WSPOMNIENIA CZĘŚĆ DRUGA
ROZDZIAŁ DRUDZIESTY SIÓDMY
Miałam wrażenie, że czas się zatrzymał dla mnie i dla Walki. Przeszłyśmy do wspomnień lat, w których czułyśmy się trochę szalone.
Wstawałyśmy i szłyśmy na dwór, a tam już witał nas gwar.
Teraz też może witać mnie gwar jeśli otworzę okno, tylko to już jest inaczej, to miasto się budzi, a nie wieś.
- Cóż mogłam zrobić,pocieszać Walkę, dodać jej trochę pewności i przysłowiowego kopa, żeby czasami nie pomyślała o tym, o czym już nie chciałyśmy rozmawiać.

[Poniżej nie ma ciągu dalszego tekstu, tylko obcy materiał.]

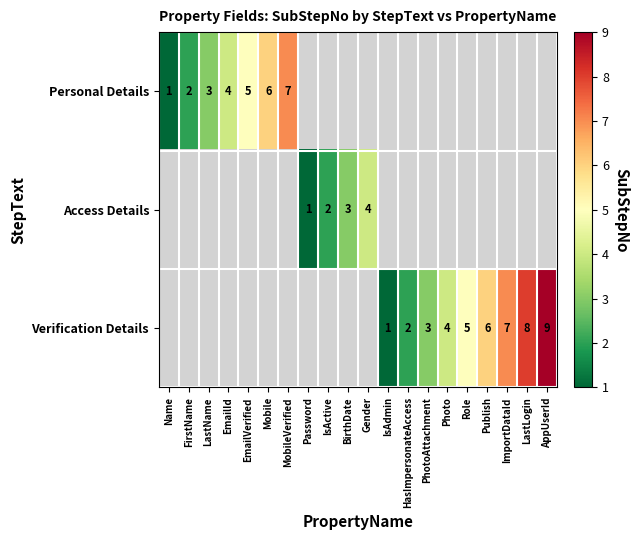

The value of Verification Details at ImportDataId is 2. True or false?

False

Ważne, że pojechała do domu, a nie poszła szukać prywatnego ginekologa. A ja musiałam coś zrobić z tą górą jedzenia, która zaległa moją lodówkę po wizycie mojej Walentyny.
Zadzwoniłam do Anki.
- Anka, mam dla ciebie niespodziankę, tylko musisz przyjechać samochodem.
- Za godzinę, teraz nie mogę.
- Może być za godzinę, zgodziłam się z nią, tylko bądź, bo niespodzianka dostanie nóg.
- A co tam masz takiego, że może uciec?
- Przyjedziesz to zobaczysz.
Anka wparowała w końcu do mojego mieszkania, i od progu zaczęła domagać się niespodzianki.
- Choć do kuchni, pokażę ci o co mi chodzi.
Otworzyłam lodówkę, a oczy Anki zrobiły się jak pięć złotych.
- Skąd to masz?
Anka stała teraz z rozdziawioną buzią.
- Walka była u mnie i jak zwykle nie umie przyjechać bez niczego. Zawsze coś przywiezie, ale ona jest taka, serce na dłoni.
- Sporo tego, powiedziała Anka i spróbowała kawałek kiełbasy.
- Ależ to dobre, jak oni to robią.
- To ich tajemnica rodzinna, nigdy nie pytałam, ale zawsze smacznie się jadło. Dobrze, dawaj torbę, spakuję to jedzonko, żeby się nie zmarnowało.
- Będzie miał co Grzegorz robić.
Anka zaczęła wszystko wkładać do torby, potem jeszcze do reklamówki.
- Lenka, a co u ciebie?
- Staram się nie myśleć, mam nadzieję, że wszystko przebiegnie bezboleśnie.
- Też mam taką nadzieję, bo nie chcę widzieć już ciebie zapłakaną. Ale trzymaj się kochana, ja już lecę i zniknęła za drzwiami. Dobrze, pomyślałam, to już lodówkę mam załatwioną teraz czas usiąść do pisania.
- Dużo masz zaległości, Lenka, powiedziałam do siebie i zasiadłam do laptopa.